> [What you need to do]: Reproduce, exactly and in full, the lines from the one with "QuickRatey.com : Product" through the one with "公寓，面積達 243 – 488平方米。" in the data below; drop pictures.

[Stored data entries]
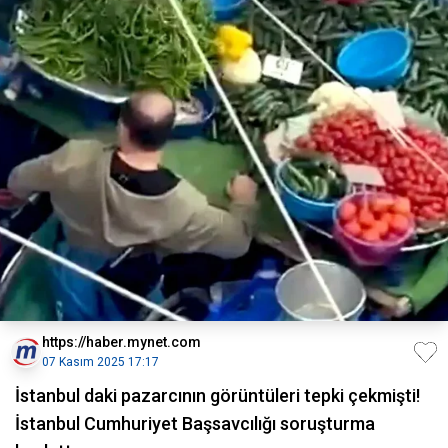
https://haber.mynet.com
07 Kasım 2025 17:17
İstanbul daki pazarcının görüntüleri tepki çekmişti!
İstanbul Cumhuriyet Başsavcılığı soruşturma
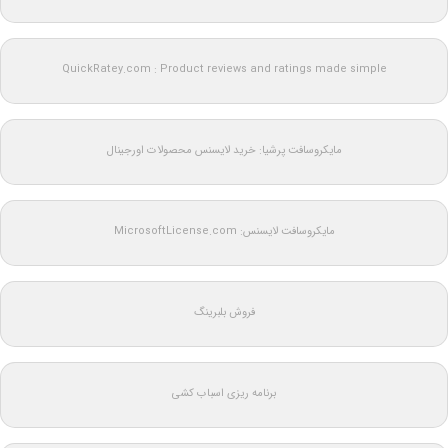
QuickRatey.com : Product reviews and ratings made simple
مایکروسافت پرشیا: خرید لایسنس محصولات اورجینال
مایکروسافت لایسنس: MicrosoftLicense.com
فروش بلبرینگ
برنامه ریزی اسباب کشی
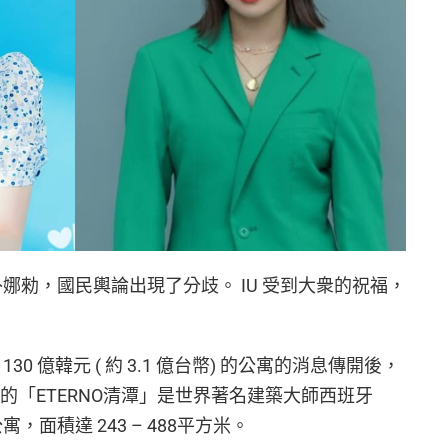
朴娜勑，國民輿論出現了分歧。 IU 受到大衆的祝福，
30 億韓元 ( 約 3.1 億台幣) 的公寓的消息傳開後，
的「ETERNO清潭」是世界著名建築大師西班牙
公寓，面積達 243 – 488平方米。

==

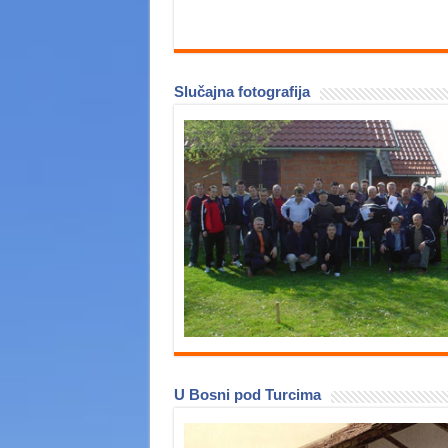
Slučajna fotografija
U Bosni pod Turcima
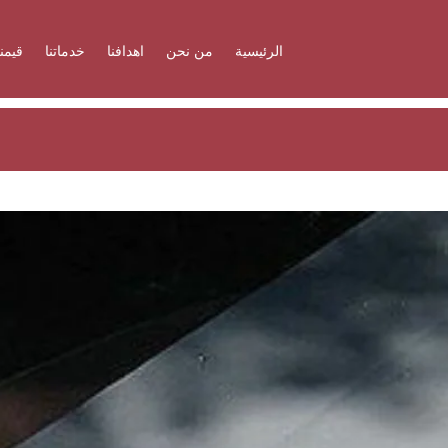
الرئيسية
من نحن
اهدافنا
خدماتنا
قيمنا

> [Finished exercise]:
QuickRatey.com : Product reviews and ratings made simple
مایکروسافت پرشیا: خرید لایسنس محصولات اورجینال
مایکروسافت لایسنس: MicrosoftLicense.com
فروش بلبرینگ
برنامه ریزی اسباب کشی
朴娜勑，國民輿論出現了分歧。 IU 受到大衆的祝福，
30 億韓元 ( 約 3.1 億台幣) 的公寓的消息傳開後，
的「ETERNO清潭」是世界著名建築大師西班牙
公寓，面積達 243 – 488平方米。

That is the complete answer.